Property Rents in Dubai: May 2025 Market Analysis
- Narcis Marian
- Jun 8
- 2 min read
Dubai’s residential property rents market exhibited nuanced shifts in May 2025, balancing localized corrections with sustained demand in premium segments.
Leveraging transactional data through May 2025, this analysis focuses on apartment rents across key districts, offering critical insights for investors, tenants, and stakeholders navigating the emirate’s dynamic real estate landscape.
1. Overall market performance
Stabilization Amid Supply Growth
The apartment segment recorded an average value of 80,000 AED in May 2025, reflecting a -1.23% month-over-month (MoM) decline from April 2025 (81,000 AED) and 7% year-over-year (YoY) increase compared to May 2024 (75,000 AED). This divergence highlights a market transitioning from rapid post-pandemic growth to moderated appreciation, driven by future planned supply of 48,000+ new units scheduled for 2025.

The MoM contraction signaling tenant resistance to sustained price hikes. However, the YoY performance underscores Dubai’s enduring appeal, with population growth averaging 1,200 new residents weekly in Q1 2025
2. Breakdown of property rents values by types, overall

Apartments 6.7% increase YoY

Villas and Townhouses 15.2% increase YoY

Commercial properties -80% decrease YoY
Apartment Rental Area and Unit-Type Analysis
Beach main areas:
Dubai Marina and Plam Jumeirah
On the Palm, studio units: surged 8.33% MoM to 97,500 AED (May 2025), reversing April’s -3.33% dip, as high-net-worth tenants absorbed new luxury inventory.

In Dubai Marina, Studio Units: rents plummeted -16.13% MoM to 67,100 AED (May 2025) from 80,000 AED (April 2025), the sharpest correction since 2023. Two-Bedroom units: edged up 1.05% MoM to 145,000 AED, benefiting from family demand amid studio market turbulence
City main areas:
Downtown Dubai and Business Bay
Studio units: jumped 9.09% MoM to 90,000 AED (May 2025), outperforming the market average due to proximity to business hubs like DIFC or EMAAR Square.

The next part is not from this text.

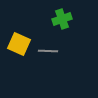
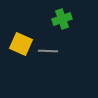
yellow square: moved 2 px right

In Business Bay, emerging value hotspot, the 2-Bedroom units: surged 9.09% MoM to 150,000 AED, capitalizing on demand for modern mid-tier housing. Studio units: stabilized at 70,000 AED (May 2025), offering 16.67% savings versus Dubai Marina’s studios.
4. Demand and Supply Dynamics
Supply-Side Dynamics and Future Outlook
May 2025 saw 1,691 new units delivered across Dubai, including:
The Paragon By IGO with 330 units - developer Invest Group Overseas
Maha Townhouses with 501 units developed by Nshama
Year-to-Date the number of completed units is sitting at 13,174
5. Market Outlook and Recommendations
For Investors: prioritize one-bedroom units in Downtown Dubai (125,000 AED) and Business Bay (95,000 AED) offer 6–7% yields with lower volatility than studios.
For Tenants: older buildings in Jumeirah Village Circle offer 12–15% discounts versus new developments.
For Developers: accelerate family-oriented projects. Business Bay’s 9.09% MoM growth in 2-bedroom units signals unmet demand for family housing.
Conclusion
Property rents in Dubai for May 2025 reveals a bifurcation: premium districts like Palm Jumeirah and Downtown Dubai maintain momentum for larger units, while studios face mounting pressure from supply growth. Investor confidence persists, but success requires granular market navigation.